Dataset items
◆ ◆ ◆
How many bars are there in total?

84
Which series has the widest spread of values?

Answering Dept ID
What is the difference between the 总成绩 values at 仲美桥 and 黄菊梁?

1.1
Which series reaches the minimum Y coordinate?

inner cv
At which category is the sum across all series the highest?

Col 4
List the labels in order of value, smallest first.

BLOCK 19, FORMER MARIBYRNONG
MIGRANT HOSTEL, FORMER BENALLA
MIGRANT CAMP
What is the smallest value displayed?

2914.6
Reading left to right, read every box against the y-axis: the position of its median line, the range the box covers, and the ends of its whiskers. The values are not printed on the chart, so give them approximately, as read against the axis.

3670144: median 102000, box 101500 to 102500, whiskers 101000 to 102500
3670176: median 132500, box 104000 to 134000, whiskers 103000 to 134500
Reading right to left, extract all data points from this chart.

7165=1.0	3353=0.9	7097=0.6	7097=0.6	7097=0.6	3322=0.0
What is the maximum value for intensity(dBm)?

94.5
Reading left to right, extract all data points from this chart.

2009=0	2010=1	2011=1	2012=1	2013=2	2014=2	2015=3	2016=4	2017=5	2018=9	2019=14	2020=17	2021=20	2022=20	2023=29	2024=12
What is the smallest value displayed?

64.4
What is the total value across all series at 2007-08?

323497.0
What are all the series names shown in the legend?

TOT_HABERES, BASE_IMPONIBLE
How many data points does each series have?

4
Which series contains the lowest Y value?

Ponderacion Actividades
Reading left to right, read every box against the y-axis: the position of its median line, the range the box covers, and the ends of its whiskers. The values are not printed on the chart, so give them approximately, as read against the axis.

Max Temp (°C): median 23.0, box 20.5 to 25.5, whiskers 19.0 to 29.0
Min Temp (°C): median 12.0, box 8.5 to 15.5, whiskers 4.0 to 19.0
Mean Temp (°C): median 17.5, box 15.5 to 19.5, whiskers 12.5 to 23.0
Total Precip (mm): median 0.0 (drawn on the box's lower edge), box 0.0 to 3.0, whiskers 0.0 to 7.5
◆ ◆ ◆
--- What the task requires ---
Pull out every line of the records above that contains the word "FORMER", matching its case exactly.

--- Result ---
BLOCK 19, FORMER MARIBYRNONG
MIGRANT HOSTEL, FORMER BENALLA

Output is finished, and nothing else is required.